I faithfully read, with interest, your editorials in SN. Needless to say, the one entitled "The Wholesaling Paradox" [Nov. 3, 1997] caught my eye rather quickly for obvious reasons. The purpose of my letter, however, specifically relates to the statement that traditional clients of wholesalers, independent supermarkets, have seen a market-share decline from 21.4% to 16.8% [during the period 1992 to 1996].
Over the years, we have consistently discovered these kinds of numbers to be quite misleading simply because the industry definition of a chain is 11 stores or more. Therefore, the numbers cited by Vic Orler [an Andersen Consulting partner quoted as the source of the market-share information] only relate to people who have 10 stores or [fewer].
In fact, that is accurate -- their share has declined. However, one of the reasons for the decline is that in many instances they now have 11 stores or more and are classified as chains.
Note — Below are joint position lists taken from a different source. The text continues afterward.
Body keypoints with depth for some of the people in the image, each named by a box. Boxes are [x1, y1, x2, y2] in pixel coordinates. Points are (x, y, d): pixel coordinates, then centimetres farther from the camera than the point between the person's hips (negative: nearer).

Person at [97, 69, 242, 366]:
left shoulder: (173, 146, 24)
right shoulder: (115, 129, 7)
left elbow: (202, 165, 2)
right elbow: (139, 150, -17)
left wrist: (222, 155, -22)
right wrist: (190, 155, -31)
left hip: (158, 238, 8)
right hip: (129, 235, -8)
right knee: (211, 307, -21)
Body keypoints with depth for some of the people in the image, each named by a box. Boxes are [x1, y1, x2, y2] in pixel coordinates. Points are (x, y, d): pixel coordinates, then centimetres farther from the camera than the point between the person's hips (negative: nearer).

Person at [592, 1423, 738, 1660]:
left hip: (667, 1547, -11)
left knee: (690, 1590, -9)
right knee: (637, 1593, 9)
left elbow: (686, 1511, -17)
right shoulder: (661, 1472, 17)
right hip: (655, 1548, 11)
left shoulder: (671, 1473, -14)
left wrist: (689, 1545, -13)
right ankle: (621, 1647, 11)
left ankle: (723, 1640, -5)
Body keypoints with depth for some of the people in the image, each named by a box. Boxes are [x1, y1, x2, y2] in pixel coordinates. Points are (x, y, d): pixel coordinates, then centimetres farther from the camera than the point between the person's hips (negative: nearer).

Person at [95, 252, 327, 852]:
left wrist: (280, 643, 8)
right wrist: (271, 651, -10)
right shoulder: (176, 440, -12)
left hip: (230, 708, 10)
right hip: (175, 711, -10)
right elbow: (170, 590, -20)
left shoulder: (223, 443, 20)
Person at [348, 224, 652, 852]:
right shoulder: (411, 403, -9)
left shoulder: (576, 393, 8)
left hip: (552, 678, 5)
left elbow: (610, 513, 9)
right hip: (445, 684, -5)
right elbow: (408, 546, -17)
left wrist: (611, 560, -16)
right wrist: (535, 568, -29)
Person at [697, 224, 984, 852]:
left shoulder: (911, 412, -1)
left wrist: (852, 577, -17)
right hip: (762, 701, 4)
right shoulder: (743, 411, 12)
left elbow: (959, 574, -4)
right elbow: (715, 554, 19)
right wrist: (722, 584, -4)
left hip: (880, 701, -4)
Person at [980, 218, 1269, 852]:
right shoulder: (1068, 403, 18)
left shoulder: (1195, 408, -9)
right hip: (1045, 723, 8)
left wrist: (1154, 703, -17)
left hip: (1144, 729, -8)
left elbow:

But they are still supplied by the wholesale system and companies such as Supervalu.
In fact, at Supervalu, 40% of our business is with people who operate 11 stores or more and are totally supported by the wholesale system and have no desire or need to invest in distribution assets. In our view, your editorial does not clarify this well enough and leaves the impression that there has been a 25% drop in market share. That is not true.
We consistently get similar questioning from Wall Street and we have a difficult time explaining this issue because of the industry's definition of "chain" and "independent." I believe we should be cautious when referring to numbers such as these because, obviously, they can cause erroneous conclusions.
However, I completely concur with the premise and direction of your editorial in terms of the new opportunity for wholesalers. Supervalu's Advantage program contains elements of exactly the opportunity you describe for our future growth.
executive VP Supervalu Minneapolis
EDITOR'S NOTE: For more on Supervalu's Advantage initiative, see this week's editorial on this page and the news article on Page 1.
FDI Study Under Way
I read with interest your editorial of Nov. 3 on "The Wholesaling Paradox." You make some good points. The environment in which independent retailers and wholesalers do business is undoubtedly changing, as it always has. Perhaps the difference today is that it's changing faster than ever before.
Much of the material you cited was from our recent Food Industry Productivity Convention [as the editorial column specified]. Attendance at the meeting was up this year to more than 3,000 from a previous high of just above 2,400. [This interest level] clearly indicates that -- starting yesterday -- wholesalers and everyone else involved in bringing products and consumers together are going to have to cope with some serious change.
Leaders will drive that change. As you noted in your editorial, "Wholesalers can+grow by market expansion, by becoming full-service logistics providers, by becoming full-line suppliers to robust chains, and so on."
Research is one way the FDI helps its members make the most of change. Last year we published "Foodservice 2005," which looked at changing consumer demands. I'm pleased to announce [with this letter] that we have initiated another major study. This one will identify the challenges and opportunities for food wholesalers and their customers, including independent retailers. This research, which should be completed by early 1998, should help us answer many of the excellent questions you raised in your editorial.